Peel, wash, slice 2 carrots; peel 3 onions; coarsely chop 2; keep the other whole; clean 250 g of mushrooms; peel 2 lemons, cut them into slices, deseed; harden 12 eggs.
Drain for 2 hours, under running cold water, half a boneless calf's head, with the tongue and brains.
Put the head and the tongue in a small pot, cover with cold water, bring to the boil, skim off the foam, remove after 6 minutes, run under cold water, brush, flambé with alcohol the few hairs that could still adhere to the flesh, rub with 1 lemon cut in half.
Dilute 35 g of flour with cold water, half the carrots, chopped onions and slices of lemon, then 6 peppercorns, 1/2 bay leaf, 1 sprig of thyme, 1 clove, salt , bring to the boil.
Add another 50 g of butter, immerse the tongue, cover without closing completely, cook for 1 hour, then immerse the head, continue cooking for 30 minutes, keep the white.
Meanwhile clean the brains, prick the whole onion with 1 clove, put it in a saucepan with 1/2 liter of water, 1/4 bay leaf, 1/2 sprig of thyme, a pinch of salt, boil.

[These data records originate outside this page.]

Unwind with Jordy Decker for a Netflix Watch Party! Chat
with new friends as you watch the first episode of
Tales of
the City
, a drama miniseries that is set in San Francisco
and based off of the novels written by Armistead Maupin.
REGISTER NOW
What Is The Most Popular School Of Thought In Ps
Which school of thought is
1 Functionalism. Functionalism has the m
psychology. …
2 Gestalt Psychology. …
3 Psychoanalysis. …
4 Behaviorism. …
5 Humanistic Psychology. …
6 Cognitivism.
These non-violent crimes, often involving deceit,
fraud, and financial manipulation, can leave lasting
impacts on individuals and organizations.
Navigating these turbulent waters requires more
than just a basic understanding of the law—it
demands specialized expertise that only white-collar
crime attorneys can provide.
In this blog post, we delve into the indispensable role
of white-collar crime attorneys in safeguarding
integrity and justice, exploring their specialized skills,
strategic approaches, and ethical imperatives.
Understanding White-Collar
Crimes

Lower the heat, immerse the brains, cover, simmer for 20 minutes.
Cooking:
Scrape 50 g of fatty bacon with a knife, put in a casserole over low heat, with 50 g of butter, 1/4 bay leaf, a few thyme leaves, the rest of the carrots, chopped onions and slices of lemon , when the vegetables are blond add 1/4 bottle of dry Madeira and 1/4 liter of cooking white
In addition, cut the calf's head into pieces, on a butter muslin, place some bards of bacon, the pieces of head, a few other bards of bacon, close the linen, tie at both ends
Place this package in the casserole, cover, simmer 1 hour to 1 hour 1/2.
The stew:
In another pot, melt 50 g of butter with 30 g of flour, moisten with a ladle of cooking white and the rest of Madeira, add 1 can of cockscombs, the mushrooms, 12 quenelles of veal, 1 chilli- bird, 8 gherkins in slices and about ten candied nasturtium seeds or if there are no capers, simmer for 25 minutes.
Castrate 12 live crayfish, throw them in the casserole
Peel the tongue, cut it into pieces, divide the brains in two and the eggs into quarters, put everything in the stew, cook for 8 minutes.
The service:
Remove the calf's head from the first casserole, remove the linen and the bards, place on a dish with the elements of the stew.